— Begin Recorded data —
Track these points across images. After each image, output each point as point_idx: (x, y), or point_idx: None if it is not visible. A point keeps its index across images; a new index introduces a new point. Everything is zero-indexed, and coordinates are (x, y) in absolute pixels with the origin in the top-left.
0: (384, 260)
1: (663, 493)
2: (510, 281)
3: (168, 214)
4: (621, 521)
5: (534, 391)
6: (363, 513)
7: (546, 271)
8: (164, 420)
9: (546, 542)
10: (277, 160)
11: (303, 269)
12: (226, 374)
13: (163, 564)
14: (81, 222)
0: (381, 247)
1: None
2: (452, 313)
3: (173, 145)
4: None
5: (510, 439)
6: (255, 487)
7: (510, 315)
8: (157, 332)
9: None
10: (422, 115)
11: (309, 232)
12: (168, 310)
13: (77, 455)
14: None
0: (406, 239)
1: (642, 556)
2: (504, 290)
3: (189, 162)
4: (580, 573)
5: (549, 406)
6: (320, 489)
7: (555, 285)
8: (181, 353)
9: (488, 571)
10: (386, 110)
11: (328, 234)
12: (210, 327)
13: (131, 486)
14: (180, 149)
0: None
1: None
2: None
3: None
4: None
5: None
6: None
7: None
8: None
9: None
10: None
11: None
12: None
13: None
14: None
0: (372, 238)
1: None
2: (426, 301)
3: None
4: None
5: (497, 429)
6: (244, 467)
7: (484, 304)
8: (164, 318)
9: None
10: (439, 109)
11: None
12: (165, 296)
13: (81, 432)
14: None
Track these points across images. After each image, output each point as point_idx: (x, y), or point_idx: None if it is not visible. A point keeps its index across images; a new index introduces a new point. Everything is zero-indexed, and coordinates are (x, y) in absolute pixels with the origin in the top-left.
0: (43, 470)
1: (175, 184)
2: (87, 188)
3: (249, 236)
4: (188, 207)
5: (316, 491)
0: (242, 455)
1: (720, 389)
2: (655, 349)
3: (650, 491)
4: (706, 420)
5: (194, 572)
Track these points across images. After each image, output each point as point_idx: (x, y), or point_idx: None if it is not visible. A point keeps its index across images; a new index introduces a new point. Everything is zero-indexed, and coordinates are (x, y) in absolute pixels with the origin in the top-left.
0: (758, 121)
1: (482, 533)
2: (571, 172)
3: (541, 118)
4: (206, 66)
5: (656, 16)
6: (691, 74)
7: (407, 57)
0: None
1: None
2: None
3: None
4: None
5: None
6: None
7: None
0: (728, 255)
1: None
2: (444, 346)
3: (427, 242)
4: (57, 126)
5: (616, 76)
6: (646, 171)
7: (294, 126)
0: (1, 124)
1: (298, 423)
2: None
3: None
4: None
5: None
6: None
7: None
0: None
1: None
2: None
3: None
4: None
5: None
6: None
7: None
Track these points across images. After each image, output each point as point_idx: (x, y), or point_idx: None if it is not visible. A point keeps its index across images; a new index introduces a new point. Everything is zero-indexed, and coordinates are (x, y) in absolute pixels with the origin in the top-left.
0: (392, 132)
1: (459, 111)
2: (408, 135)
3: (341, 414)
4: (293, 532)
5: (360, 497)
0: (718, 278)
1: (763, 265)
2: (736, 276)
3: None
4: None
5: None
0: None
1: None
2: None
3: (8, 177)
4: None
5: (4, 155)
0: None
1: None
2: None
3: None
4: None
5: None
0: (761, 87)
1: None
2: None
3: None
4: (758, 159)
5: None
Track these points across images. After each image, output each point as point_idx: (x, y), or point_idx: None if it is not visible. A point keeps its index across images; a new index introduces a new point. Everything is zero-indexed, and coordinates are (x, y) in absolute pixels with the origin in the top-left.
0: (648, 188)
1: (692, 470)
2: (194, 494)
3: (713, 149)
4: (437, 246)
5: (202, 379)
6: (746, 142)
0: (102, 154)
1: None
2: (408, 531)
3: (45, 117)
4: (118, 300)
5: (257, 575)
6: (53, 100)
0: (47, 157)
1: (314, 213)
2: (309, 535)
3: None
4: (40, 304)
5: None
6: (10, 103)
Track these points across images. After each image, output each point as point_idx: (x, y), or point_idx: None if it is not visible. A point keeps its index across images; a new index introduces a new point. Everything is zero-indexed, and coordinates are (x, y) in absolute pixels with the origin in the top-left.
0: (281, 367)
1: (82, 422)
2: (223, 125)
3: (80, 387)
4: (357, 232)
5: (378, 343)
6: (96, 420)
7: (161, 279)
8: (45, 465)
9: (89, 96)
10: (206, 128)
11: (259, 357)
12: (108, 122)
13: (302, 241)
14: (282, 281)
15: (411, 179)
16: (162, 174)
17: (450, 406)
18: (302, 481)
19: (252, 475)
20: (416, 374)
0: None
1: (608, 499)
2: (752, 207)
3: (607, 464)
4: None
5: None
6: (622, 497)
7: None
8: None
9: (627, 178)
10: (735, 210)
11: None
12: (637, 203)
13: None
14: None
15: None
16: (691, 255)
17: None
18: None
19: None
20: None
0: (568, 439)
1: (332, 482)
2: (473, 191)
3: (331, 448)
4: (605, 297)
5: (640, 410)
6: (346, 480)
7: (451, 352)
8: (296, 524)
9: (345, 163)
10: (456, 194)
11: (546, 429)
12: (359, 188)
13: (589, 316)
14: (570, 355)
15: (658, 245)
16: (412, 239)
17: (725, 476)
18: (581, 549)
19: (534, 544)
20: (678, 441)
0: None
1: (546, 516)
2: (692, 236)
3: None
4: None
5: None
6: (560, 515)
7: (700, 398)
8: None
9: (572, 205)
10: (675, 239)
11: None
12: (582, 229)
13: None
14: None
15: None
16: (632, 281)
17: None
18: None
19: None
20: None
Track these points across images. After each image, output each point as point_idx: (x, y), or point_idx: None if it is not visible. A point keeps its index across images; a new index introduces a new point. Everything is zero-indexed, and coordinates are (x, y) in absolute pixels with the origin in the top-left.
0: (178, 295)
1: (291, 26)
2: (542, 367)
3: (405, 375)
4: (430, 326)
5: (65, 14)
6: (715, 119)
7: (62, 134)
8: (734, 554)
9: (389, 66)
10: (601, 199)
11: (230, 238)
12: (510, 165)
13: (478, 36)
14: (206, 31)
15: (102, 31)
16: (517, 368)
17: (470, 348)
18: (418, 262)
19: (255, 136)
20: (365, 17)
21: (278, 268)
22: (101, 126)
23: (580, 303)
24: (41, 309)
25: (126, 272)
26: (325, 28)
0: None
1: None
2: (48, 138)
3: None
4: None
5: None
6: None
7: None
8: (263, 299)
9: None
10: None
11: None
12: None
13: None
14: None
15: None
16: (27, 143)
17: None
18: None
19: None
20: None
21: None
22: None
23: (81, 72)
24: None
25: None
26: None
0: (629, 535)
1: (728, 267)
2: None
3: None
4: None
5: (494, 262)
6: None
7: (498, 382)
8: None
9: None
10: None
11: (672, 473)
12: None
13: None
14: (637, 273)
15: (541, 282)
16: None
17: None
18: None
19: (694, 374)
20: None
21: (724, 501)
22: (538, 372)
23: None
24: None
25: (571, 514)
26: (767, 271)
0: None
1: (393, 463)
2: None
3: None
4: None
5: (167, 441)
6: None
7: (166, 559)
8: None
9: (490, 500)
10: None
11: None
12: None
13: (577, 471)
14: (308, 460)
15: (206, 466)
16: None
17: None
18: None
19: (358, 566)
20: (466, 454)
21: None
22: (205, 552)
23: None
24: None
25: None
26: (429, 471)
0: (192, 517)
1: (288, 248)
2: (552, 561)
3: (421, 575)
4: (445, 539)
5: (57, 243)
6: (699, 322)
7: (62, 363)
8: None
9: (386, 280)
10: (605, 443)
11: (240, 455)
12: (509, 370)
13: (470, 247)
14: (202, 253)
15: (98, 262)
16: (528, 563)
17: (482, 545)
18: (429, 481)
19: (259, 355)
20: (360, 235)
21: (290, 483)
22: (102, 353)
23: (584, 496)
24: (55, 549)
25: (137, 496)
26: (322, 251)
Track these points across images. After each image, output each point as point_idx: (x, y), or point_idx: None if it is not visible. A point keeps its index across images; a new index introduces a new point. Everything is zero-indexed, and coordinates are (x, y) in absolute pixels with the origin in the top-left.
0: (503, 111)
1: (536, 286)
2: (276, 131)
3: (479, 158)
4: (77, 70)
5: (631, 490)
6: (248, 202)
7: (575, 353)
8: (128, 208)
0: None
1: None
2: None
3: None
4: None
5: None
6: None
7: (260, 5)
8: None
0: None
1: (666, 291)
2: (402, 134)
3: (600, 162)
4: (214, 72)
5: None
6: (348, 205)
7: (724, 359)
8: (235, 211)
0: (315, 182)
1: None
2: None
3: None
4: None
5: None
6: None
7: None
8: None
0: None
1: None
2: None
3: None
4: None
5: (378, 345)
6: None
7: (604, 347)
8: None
— End Recorded data —
Work to complete: Could you update the records from their first line through the line containing "1: (663, 493)" by replacing "top-left" with "upper-left", leaving everything else unchanged, and give back only those lines?

Solution for this task:
Track these points across images. After each image, output each point as point_idx: (x, y), or point_idx: None if it is not visible. A point keeps its index across images; a new index introduces a new point. Everything is zero-indexed, and coordinates are (x, y) in absolute pixels with the origin in the upper-left.
0: (384, 260)
1: (663, 493)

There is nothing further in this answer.